Reproduce the data word for word, from its first line through the line containing "scientific name: Limenitis arthemis", inclusive. Leave out the pictures.

·····

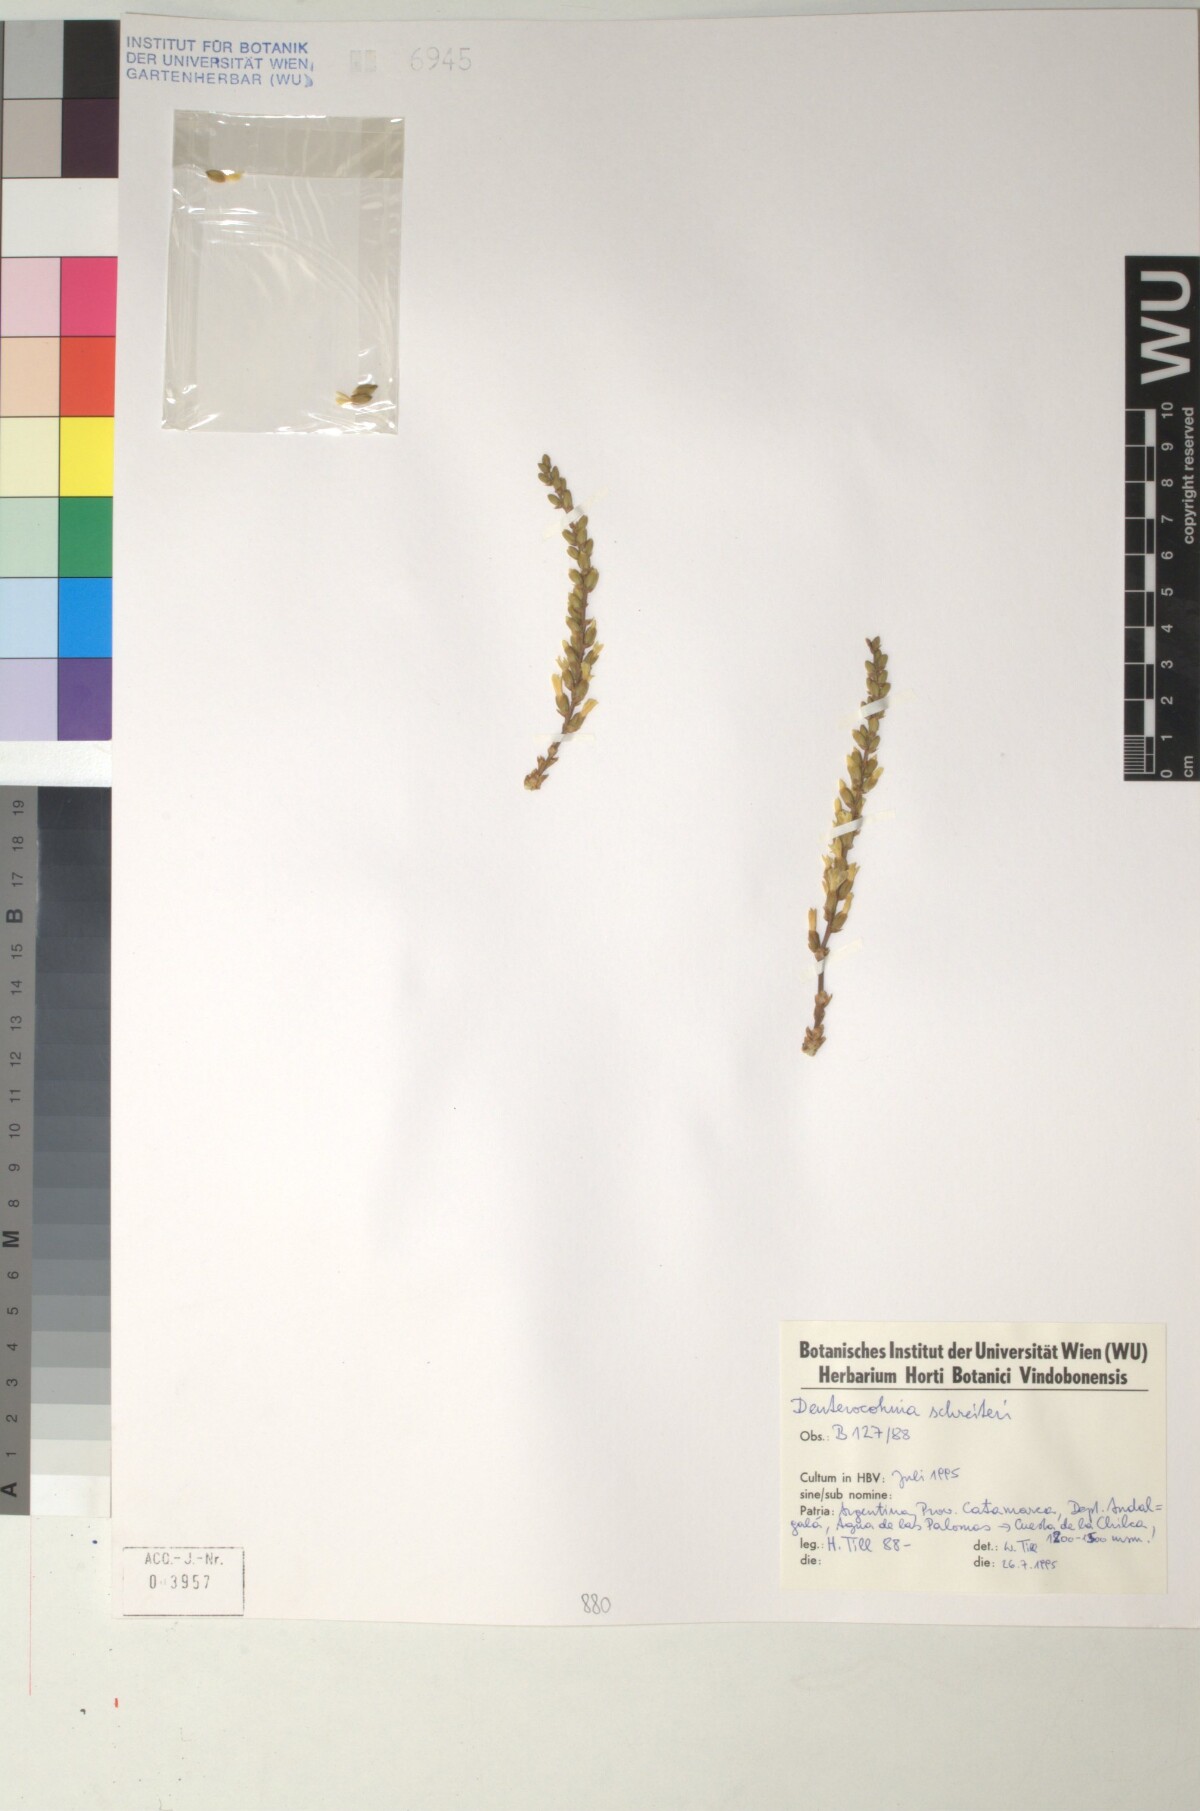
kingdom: Plantae
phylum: Tracheophyta
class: Liliopsida
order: Poales
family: Bromeliaceae
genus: Deuterocohnia
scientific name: Deuterocohnia schreiteri
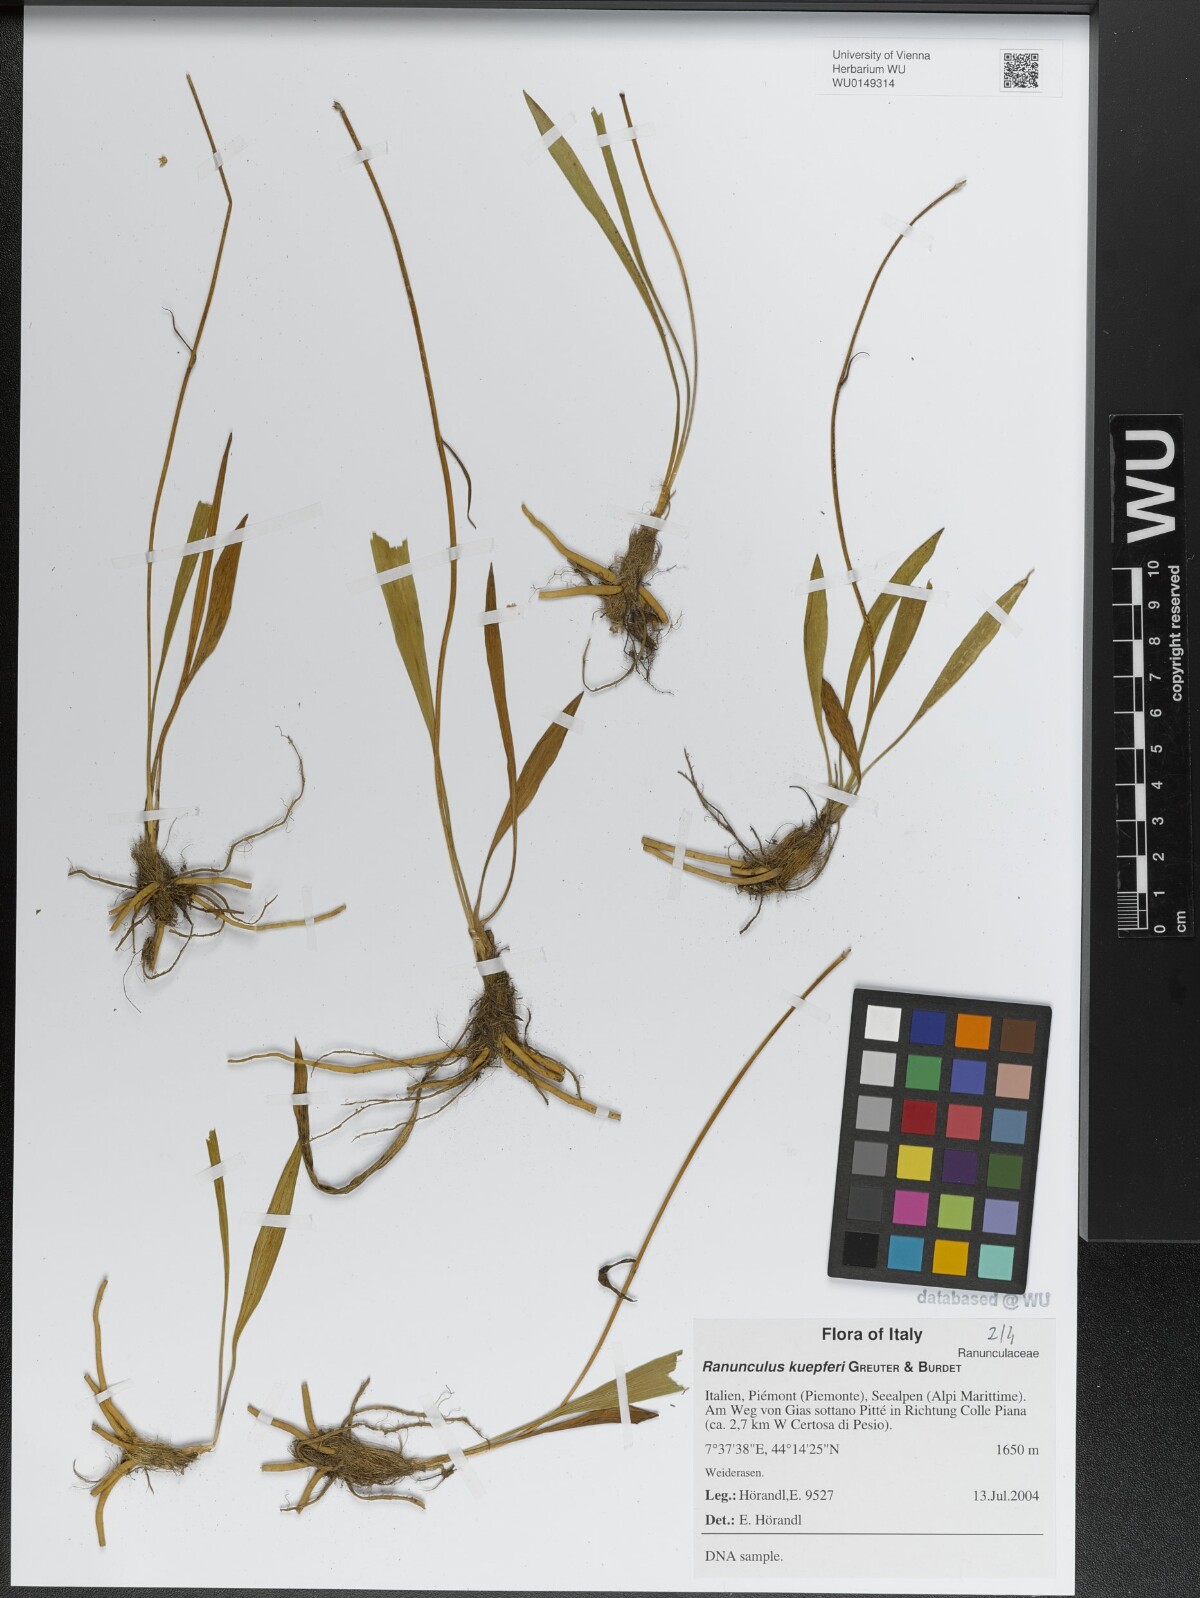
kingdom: Plantae
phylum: Tracheophyta
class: Magnoliopsida
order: Ranunculales
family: Ranunculaceae
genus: Ranunculus
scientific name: Ranunculus kuepferi
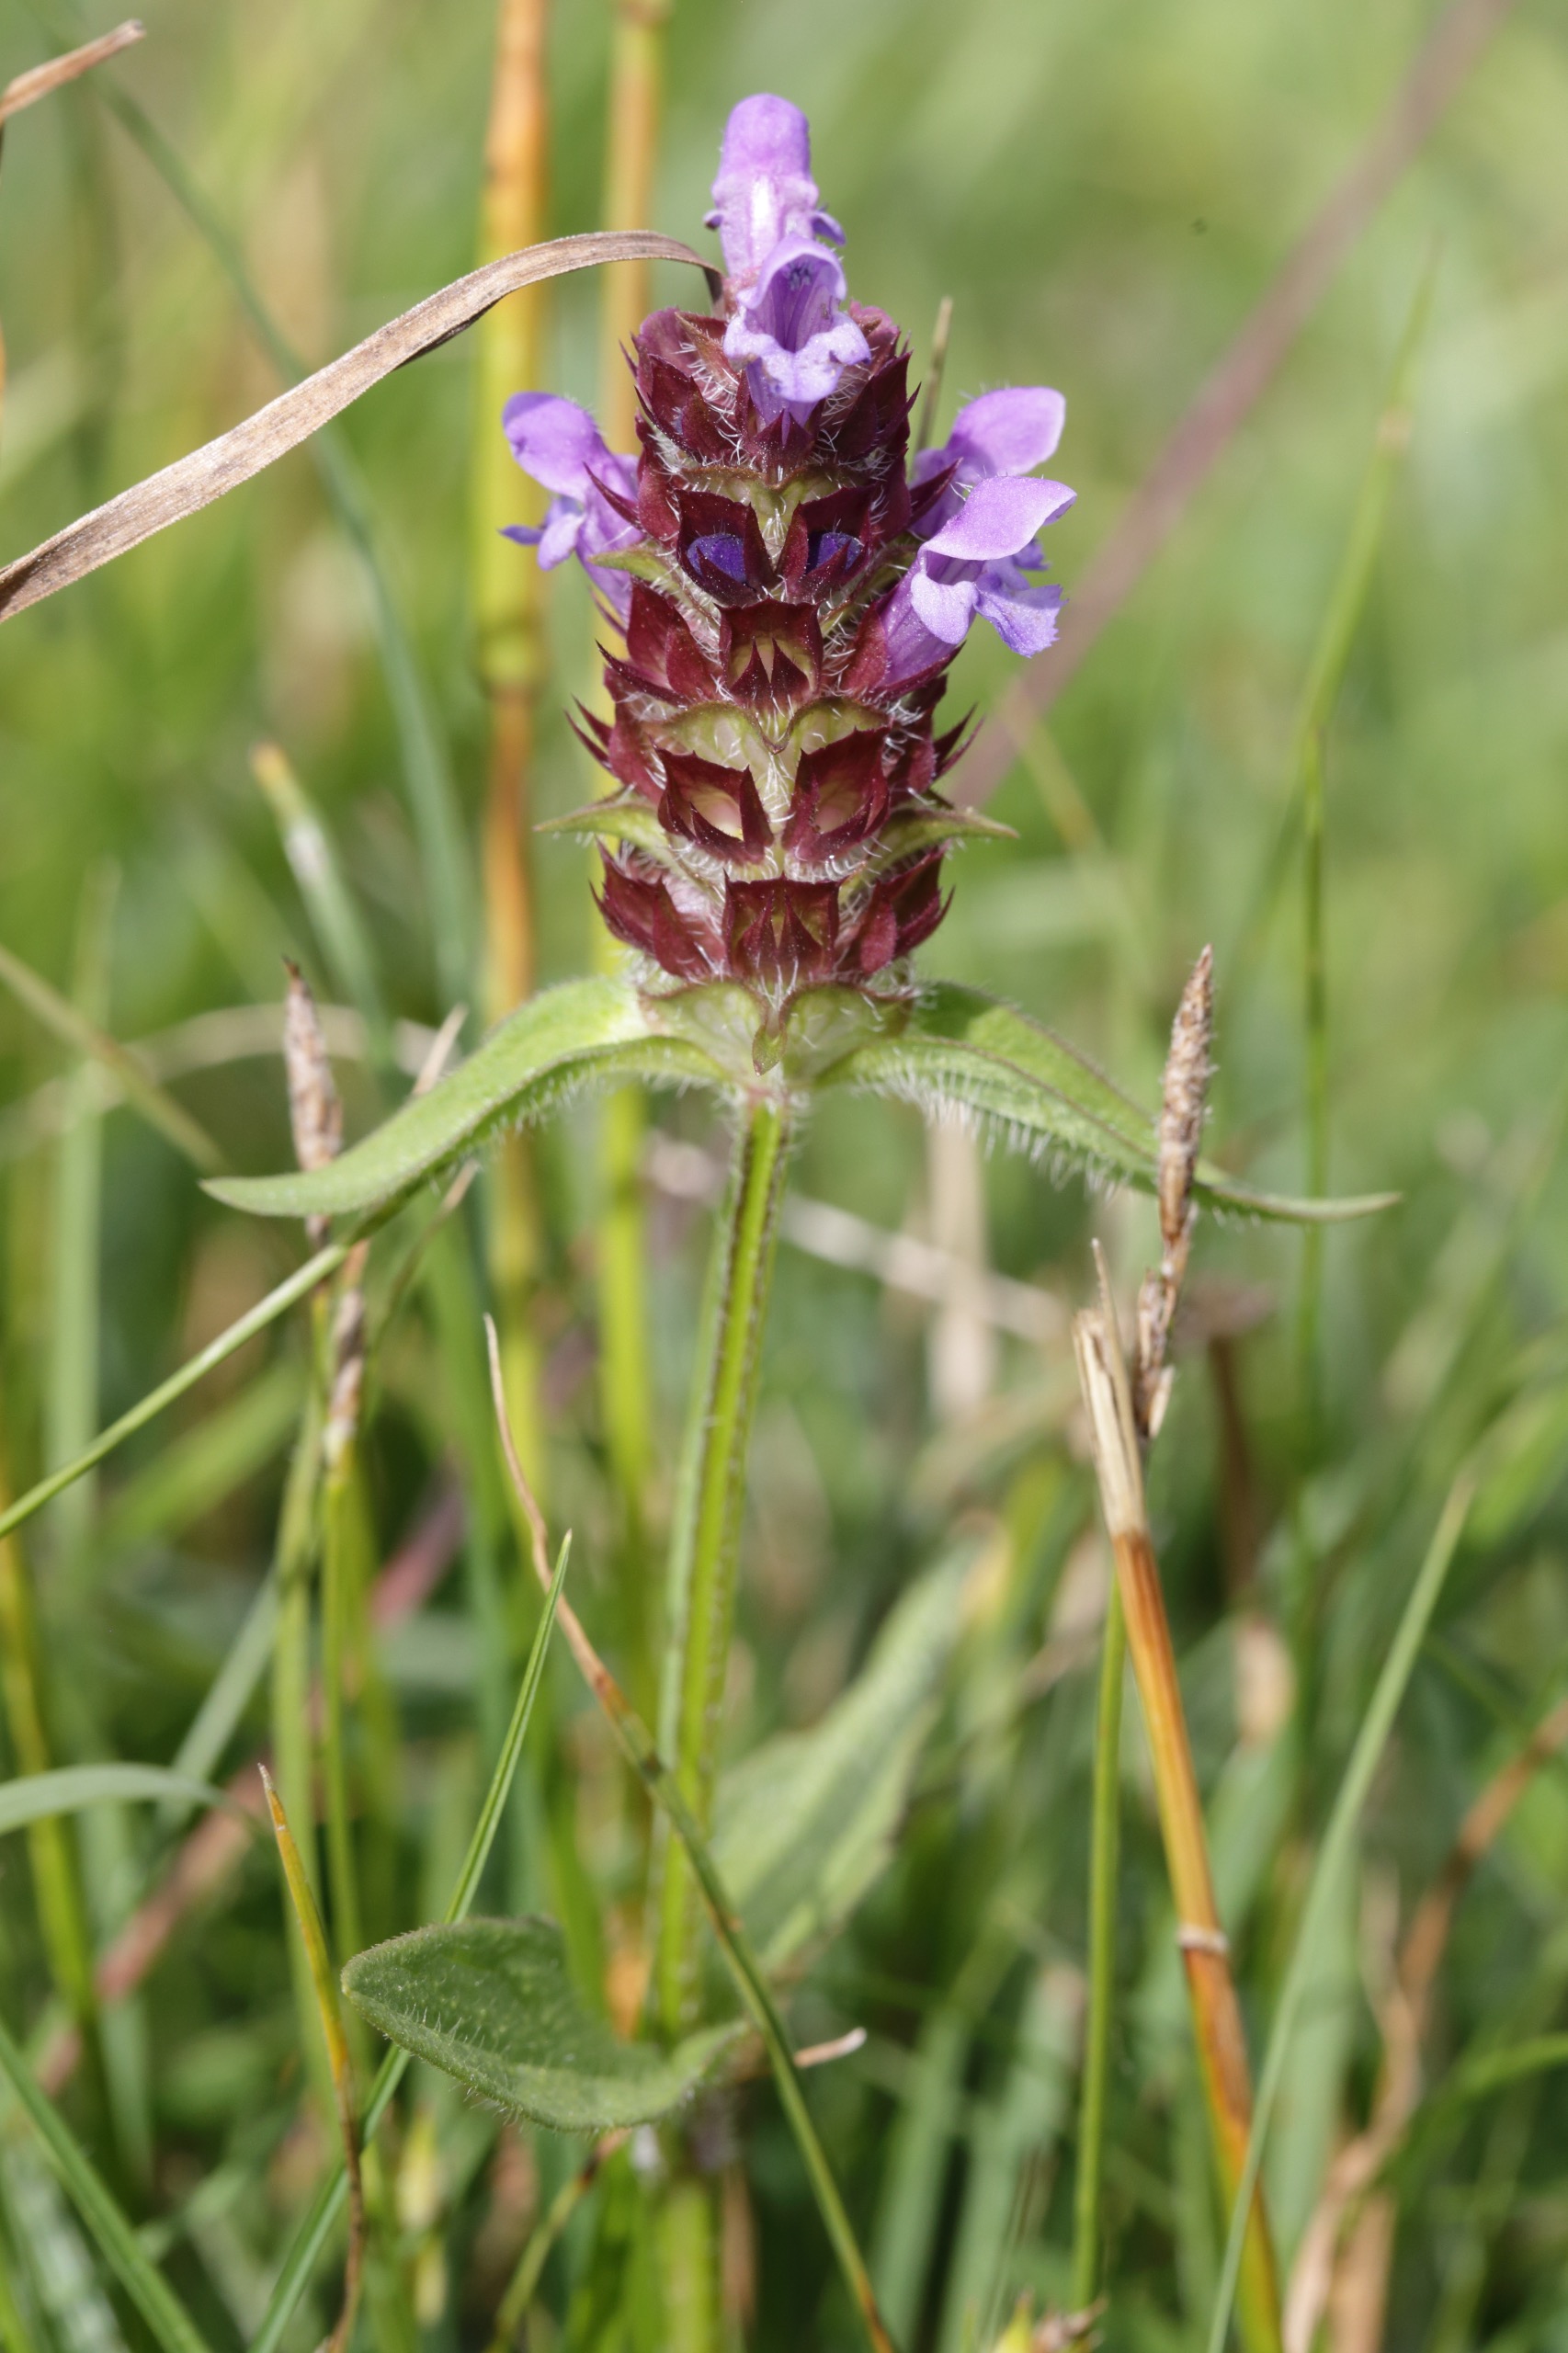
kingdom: Plantae
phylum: Tracheophyta
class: Magnoliopsida
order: Lamiales
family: Lamiaceae
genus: Prunella
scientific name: Prunella vulgaris
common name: Almindelig brunelle
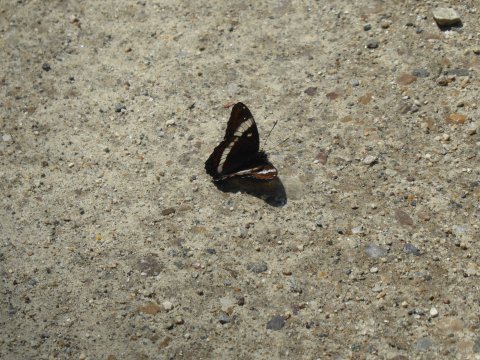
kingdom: Animalia
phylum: Arthropoda
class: Insecta
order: Lepidoptera
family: Nymphalidae
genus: Limenitis
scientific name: Limenitis arthemis
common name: Red-spotted Admiral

·····

■ Exercise solution ■
kingdom: Plantae
phylum: Tracheophyta
class: Liliopsida
order: Poales
family: Bromeliaceae
genus: Deuterocohnia
scientific name: Deuterocohnia schreiteri
kingdom: Plantae
phylum: Tracheophyta
class: Magnoliopsida
order: Ranunculales
family: Ranunculaceae
genus: Ranunculus
scientific name: Ranunculus kuepferi
kingdom: Plantae
phylum: Tracheophyta
class: Magnoliopsida
order: Lamiales
family: Lamiaceae
genus: Prunella
scientific name: Prunella vulgaris
common name: Almindelig brunelle
kingdom: Animalia
phylum: Arthropoda
class: Insecta
order: Lepidoptera
family: Nymphalidae
genus: Limenitis
scientific name: Limenitis arthemis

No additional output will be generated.